╭──
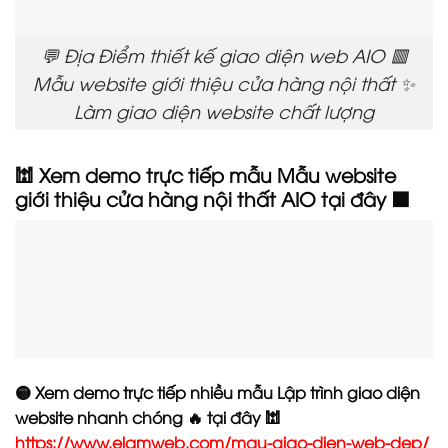
💬 Địa Điểm thiết kế giao diện web AIO 🟥
Mẫu website giới thiệu cửa hàng nội thất ✨
Làm giao diện website chất lượng
🕍 Xem demo trực tiếp mẫu Mẫu website
giới thiệu cửa hàng nội thất AIO tại đây 🟧
🟡 Xem demo trực tiếp nhiều mẫu Lập trình giao diện
website nhanh chóng 🔥 tại đây 🕍
https://www.elamweb.com/mau-giao-dien-web-dep/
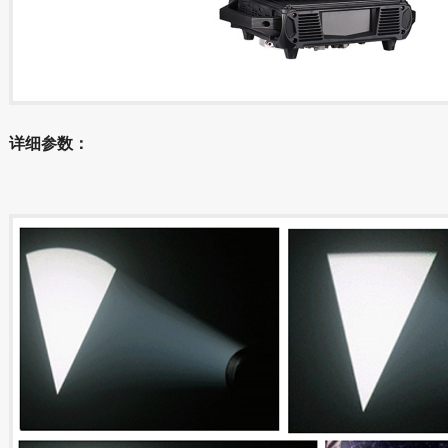
详细参数：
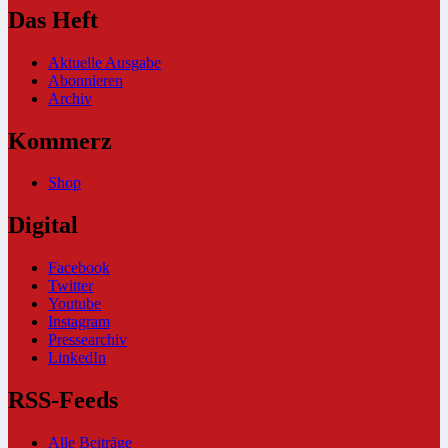
Das Heft
Aktuelle Ausgabe
Abonnieren
Archiv
Kommerz
Shop
Digital
Facebook
Twitter
Youtube
Instagram
Pressearchiv
LinkedIn
RSS-Feeds
Alle Beiträge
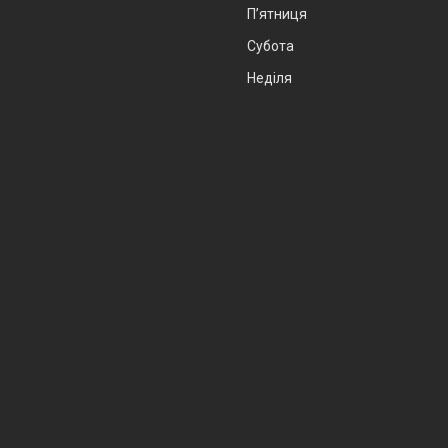
Пʼятниця
Субота
Неділя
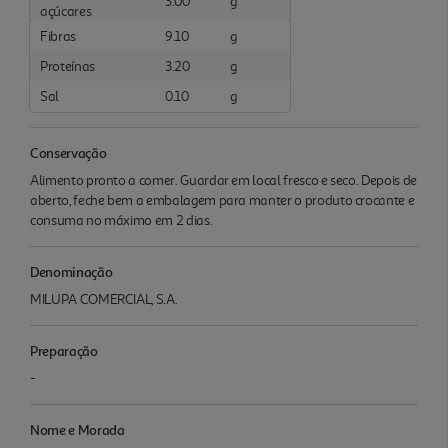
3.00
g
açúcares
Fibras
9.10
g
Proteínas
3.20
g
Sal
0.10
g
Conservação
Alimento pronto a comer. Guardar em local fresco e seco. Depois de
aberto, feche bem a embalagem para manter o produto crocante e
consuma no máximo em 2 dias.
Denominação
MILUPA COMERCIAL, S.A.
Preparação
-
Nome e Morada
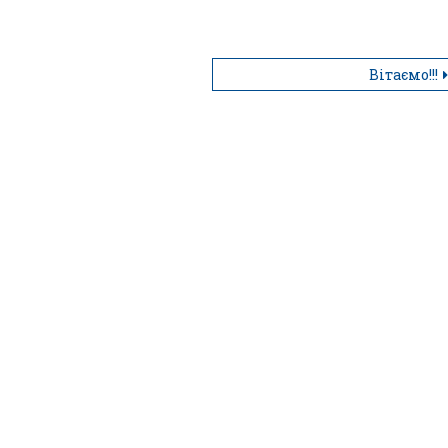
Вітаємо!!!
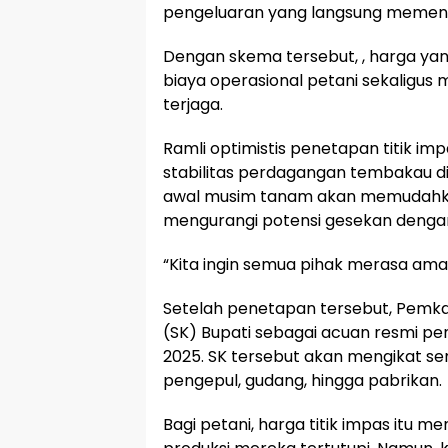
pengeluaran yang langsung memengar
Dengan skema tersebut, , harga y
biaya operasional petani sekaligus
terjaga.
Ramli optimistis penetapan titik i
stabilitas perdagangan tembakau d
awal musim tanam akan memudahka
mengurangi potensi gesekan denga
“Kita ingin semua pihak merasa ama
Setelah penetapan tersebut, Pemk
(SK) Bupati sebagai acuan resmi 
2025. SK tersebut akan mengikat se
pengepul, gudang, hingga pabrikan.
Bagi petani, harga titik impas itu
╰──
◆ **Work to be completed**:
Locate each line in the listing above that contains the string "trực", and copy every such line in full. Matching is case-sensitive.

◆ **Output**:
🕍 Xem demo trực tiếp mẫu Mẫu website
🟡 Xem demo trực tiếp nhiều mẫu Lập trình giao diện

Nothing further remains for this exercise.